The faulty Victorian model

“To adopt a model such as that implemented in the Victorian Charter may amount to an effective withdrawal of the human rights of individuals or corporate entities.”

It is argued that the Victorian Charter of Rights and Responsibilities Act 2006 (Vic) effectively weakens this guarantee of religious freedom by allowing that religious freedom may be subject to “reasonable” limitations, thus derogating from the standard of “necessary” limitations found in Article 18(3) of the ICCPR. The Victorian Charter also omits the rights of parents to ensure the religious and moral education of their children. [4]

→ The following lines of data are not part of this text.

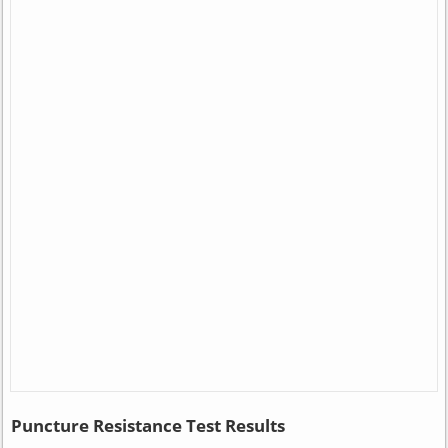
Puncture Resistance Test Results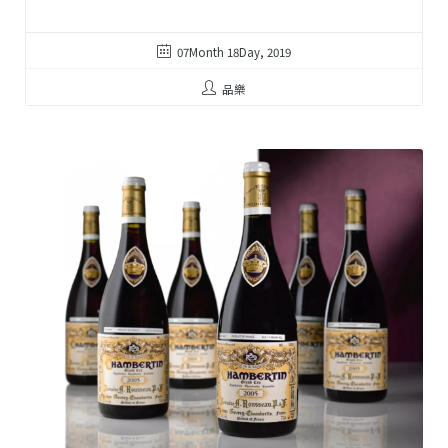
07Month 18Day, 2019
品樂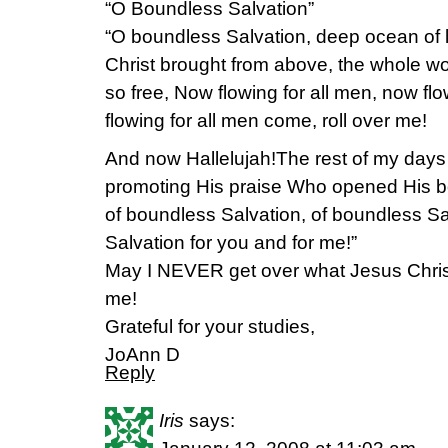
“O Boundless Salvation”
“O boundless Salvation, deep ocean of l
Christ brought from above, the whole wo
so free, Now flowing for all men, now flo
flowing for all men come, roll over me!
And now Hallelujah!The rest of my days 
promoting His praise Who opened His bo
of boundless Salvation, of boundless Sa
Salvation for you and for me!”
May I NEVER get over what Jesus Chris
me!
Grateful for your studies,
JoAnn D
Reply
Iris
says: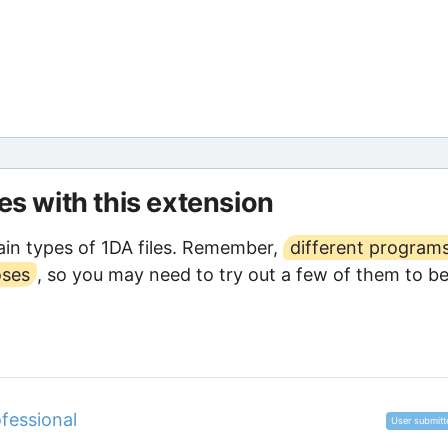
les with this extension
in types of 1DA files. Remember,
different program
oses
, so you may need to try out a few of them to b
fessional
User submitt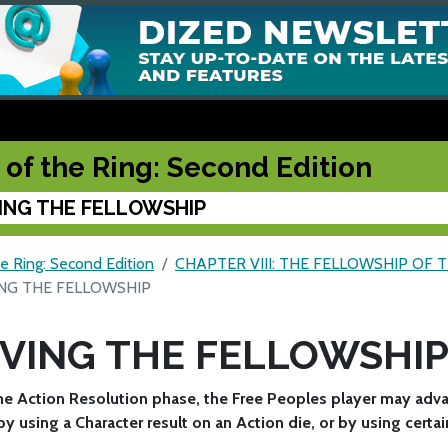
 of the Ring: Second Edition
ING THE FELLOWSHIP
e Ring: Second Edition
CHAPTER VIII: THE FELLOWSHIP OF 
NG THE FELLOWSHIP
VING THE FELLOWSHI
he Action Resolution phase, the Free Peoples player may adv
y using a Character result on an Action die, or by using certai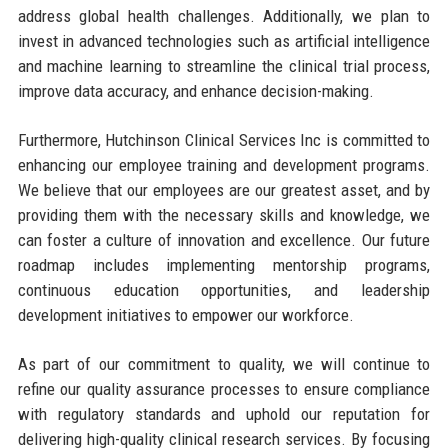
address global health challenges. Additionally, we plan to
invest in advanced technologies such as artificial intelligence
and machine learning to streamline the clinical trial process,
improve data accuracy, and enhance decision-making.
Furthermore, Hutchinson Clinical Services Inc is committed to
enhancing our employee training and development programs.
We believe that our employees are our greatest asset, and by
providing them with the necessary skills and knowledge, we
can foster a culture of innovation and excellence. Our future
roadmap includes implementing mentorship programs,
continuous education opportunities, and leadership
development initiatives to empower our workforce.
As part of our commitment to quality, we will continue to
refine our quality assurance processes to ensure compliance
with regulatory standards and uphold our reputation for
delivering high-quality clinical research services. By focusing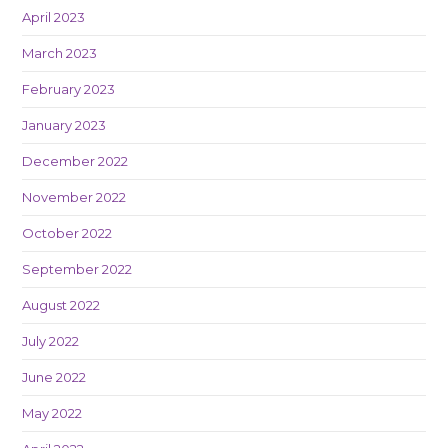
April 2023
March 2023
February 2023
January 2023
December 2022
November 2022
October 2022
September 2022
August 2022
July 2022
June 2022
May 2022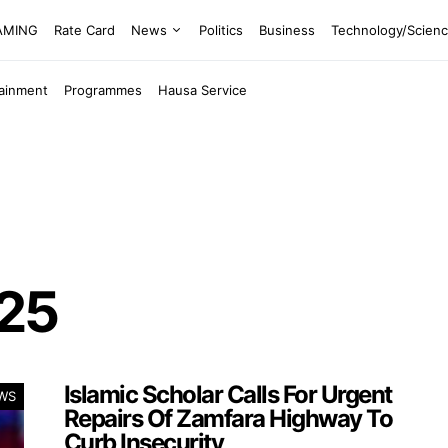
EAMING
Rate Card
News
Politics
Business
Technology/Scien
tainment
Programmes
Hausa Service
025
Islamic Scholar Calls For Urgent
WS
Repairs Of Zamfara Highway To
Curb Insecurity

To adopt a model such as that implemented in the Victorian Charter may amount to an effective withdrawal of the human rights of individuals or corporate entities. This is an unacceptable proposition for any Charter that purports to protect human rights.

Finding a balance

The balancing of religious freedom rights against other rights will be a necessary task of any proposed charter. The recently released Australian Law Reform Commission’s (ALRC) Freedoms Inquiry Report [5], linked a finding of no significant encroachment upon religious freedom to the ongoing presence of exemptions granted to religious bodies in the context of commonwealth laws.

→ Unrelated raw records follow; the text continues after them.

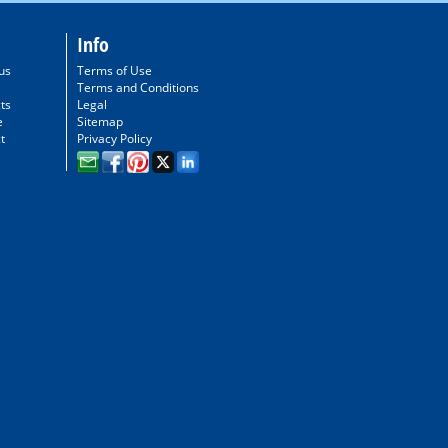
Info
us
Terms of Use
Terms and Conditions
ts
Legal
e
Sitemap
t
Privacy Policy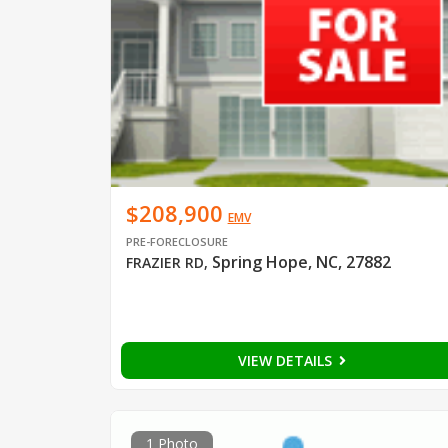
$208,900
EMV
PRE-FORECLOSURE
Spring Hope, NC, 27882
FRAZIER RD
,
VIEW DETAILS
1 Photo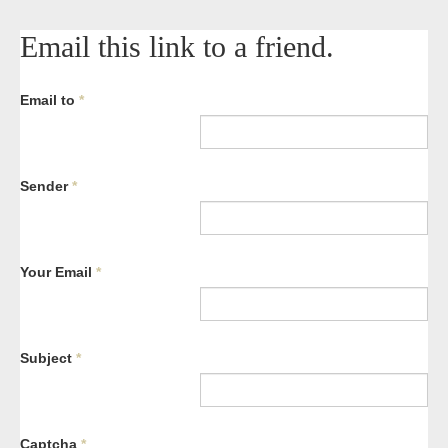
Email this link to a friend.
Email to
*
Sender
*
Your Email
*
Subject
*
Captcha
*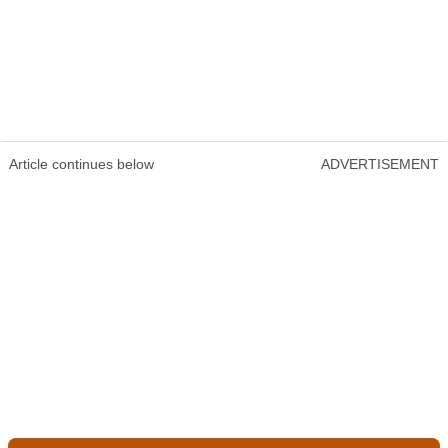
Article continues below
ADVERTISEMENT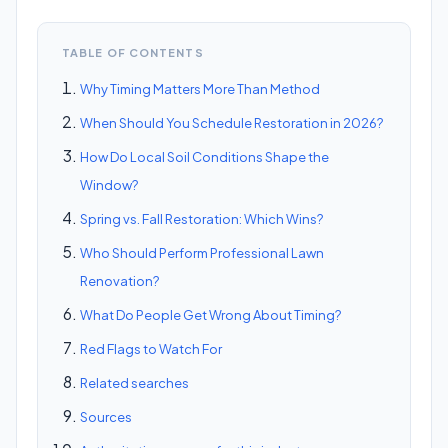
TABLE OF CONTENTS
Why Timing Matters More Than Method
When Should You Schedule Restoration in 2026?
How Do Local Soil Conditions Shape the
Window?
Spring vs. Fall Restoration: Which Wins?
Who Should Perform Professional Lawn
Renovation?
What Do People Get Wrong About Timing?
Red Flags to Watch For
Related searches
Sources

However, as acknowledged by the ALRC, it has been argued that an exemption regime is not an appropriate vehicle to recognise religious freedom rights, to the extent it infers that religious freedom is not a valid right, but merely an exemption to another valid right.

The ALRC thus put forward for consideration the model of a ‘general limitations’ clause, citing the work of Professors Nicholas Aroney and Patrick Parkinson. Such a clause holds that the right to religious freedom is not unlawful, but for the presence of an “exemption”. It is an equally valid and subsisting right that must be balanced against other rights.

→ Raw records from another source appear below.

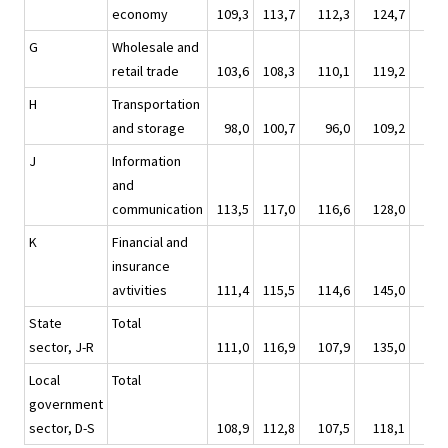
economy
109,3
113,7
112,3
124,7
119
G
Wholesale and
retail trade
103,6
108,3
110,1
119,2
111
H
Transportation
and storage
98,0
100,7
96,0
109,2
106
J
Information
and
communication
113,5
117,0
116,6
128,0
124
K
Financial and
insurance
avtivities
111,4
115,5
114,6
145,0
108
State
Total
sector, J-R
111,0
116,9
107,9
135,0
126
Local
Total
government
sector, D-S
108,9
112,8
107,5
118,1
132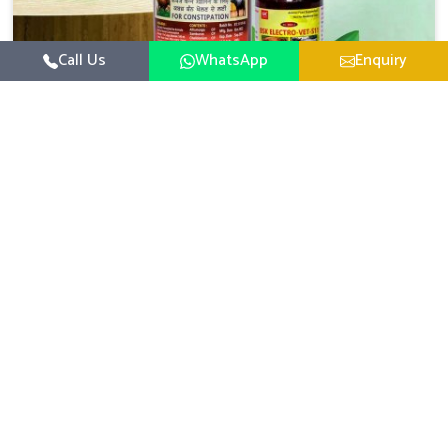
Call Us
WhatsApp
Enquiry
Veterinary Medicine For Constipation
UK German Pharmaceuticals focuses on setting up
specific veterinary formulations for improving aspects of
animal health in Belagavi concerning digestion. If you are
Read More
looking for one of the reputed Veterinary Medicine For
Constipation Manufacturers in Belagavi, while we’re
located in Punjab, we ensure that our scientifically
developed products from our industrial unit reach every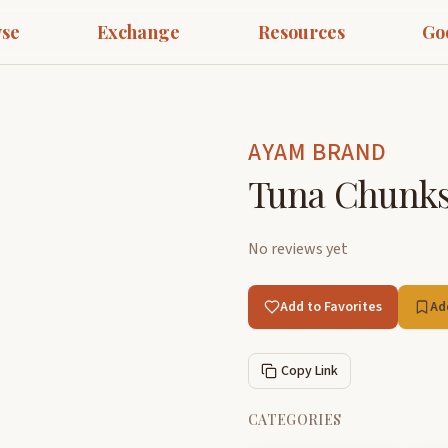
se
Exchange
Resources
Go
AYAM BRAND
Tuna Chunks 
No reviews yet
Add to Favorites
Ad
Copy Link
CATEGORIES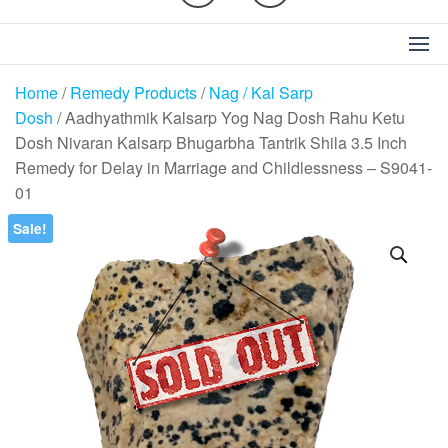
Home
/
Remedy Products
/
Nag / Kal Sarp
Dosh
/ Aadhyathmik Kalsarp Yog Nag Dosh Rahu Ketu
Dosh Nivaran Kalsarp Bhugarbha Tantrik Shila 3.5 Inch
Remedy for Delay in Marriage and Childlessness – S9041-
01
Sale!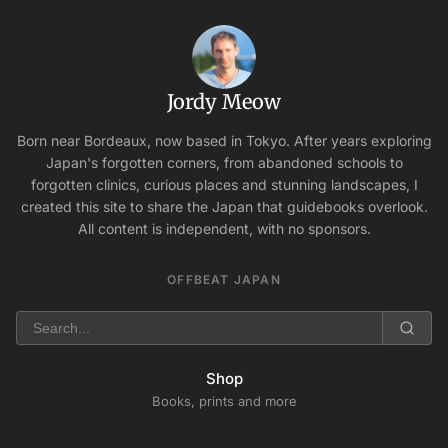
Jordy Meow
Born near Bordeaux, now based in Tokyo. After years exploring
Japan's forgotten corners, from abandoned schools to
forgotten clinics, curious places and stunning landscapes, I
created this site to share the Japan that guidebooks overlook.
All content is independent, with no sponsors.
OFFBEAT JAPAN
Shop
Books, prints and more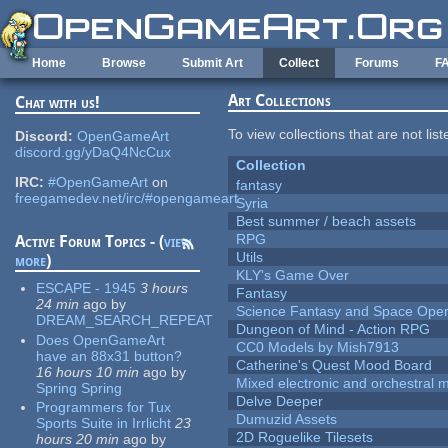
Skip to main content
Home
Browse
Submit Art
Collect
Forums
F
Art Collections
Chat with us!
To view collections that are not lis
Discord:
OpenGameArt
discord.gg/yDaQ4NcCux
Collection
IRC:
#OpenGameArt
on
fantasy
freegamedev.net/irc/#opengameart
Syria
Best summer / beach assets
RPG
Active Forum Topics - (
view
Utils
more
)
KLY's Game Over
ESCAPE - 1945
3 hours
Fantasy
24 min
ago
by
Science Fantasy and Space Ope
DREAM_SEARCH_REPEAT
Dungeon of Mind - Action RPG
Does OpenGameArt
CC0 Models by Mish7913
have an 88x31 button?
Catherine's Quest Mood Board
16 hours 10 min
ago
by
Mixed electronic and orchestral 
Spring Spring
Delve Deeper
Programmers for Tux
Dumuzid Assets
Sports Suite in Irrlicht
23
2D Roguelike Tilesets
hours 20 min
ago
by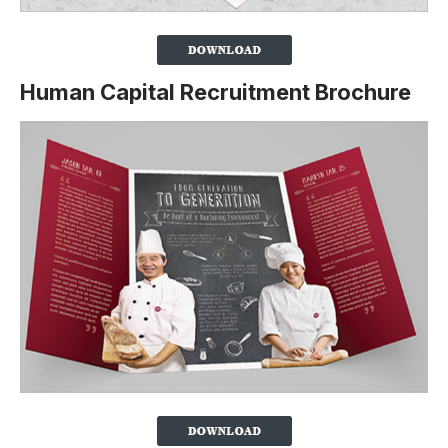
Human Capital Recruitment Brochure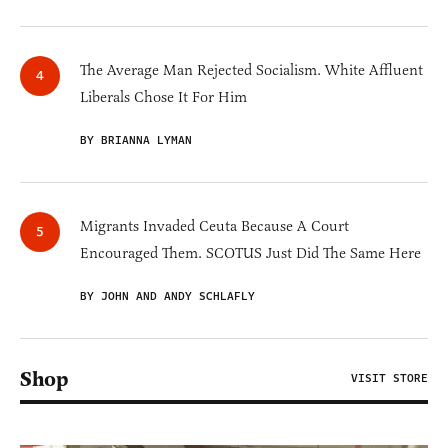
The Average Man Rejected Socialism. White Affluent
Liberals Chose It For Him
BY BRIANNA LYMAN
Migrants Invaded Ceuta Because A Court
Encouraged Them. SCOTUS Just Did The Same Here
BY JOHN AND ANDY SCHLAFLY
Shop
VISIT STORE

Editor’s Note: The QLD Parliament Human Rights Inquiry has delivered its report and said it is split on whether QLD should introduce human rights legislation, with Government members of the Inquiry committee arguing for the introduction of a Human Rights Act while non-government members voting against. Further discussion is expected on the Inquiry’s report in August.


[1] Church of the New Faith v Commissioner for Pay-roll Tax (Vic) (1983) 154 CLR 120, 130 (Mason ACJ, Brennan J).

[2] Michael McConnell, “Why Is Religious Freedom the ‘First Freedom’?” (2000) 21 Cardozo Law Review 1243.

[3] International Covenant on Civil and Political Rights Article 18(3).

[4] Article 18(4) of the ICCPR, by which “States Parties … undertake to have respect for the liberty of parents … to ensure the religious and moral education of their children in conformity with their own convictions.”

[5] Australian Law Reform Commission 2016, Traditional Rights and Freedoms—Encroachments by Commonwealth Laws (ALRC Report 129), published on 02 March 2016, available at, accessed 02 March 2016.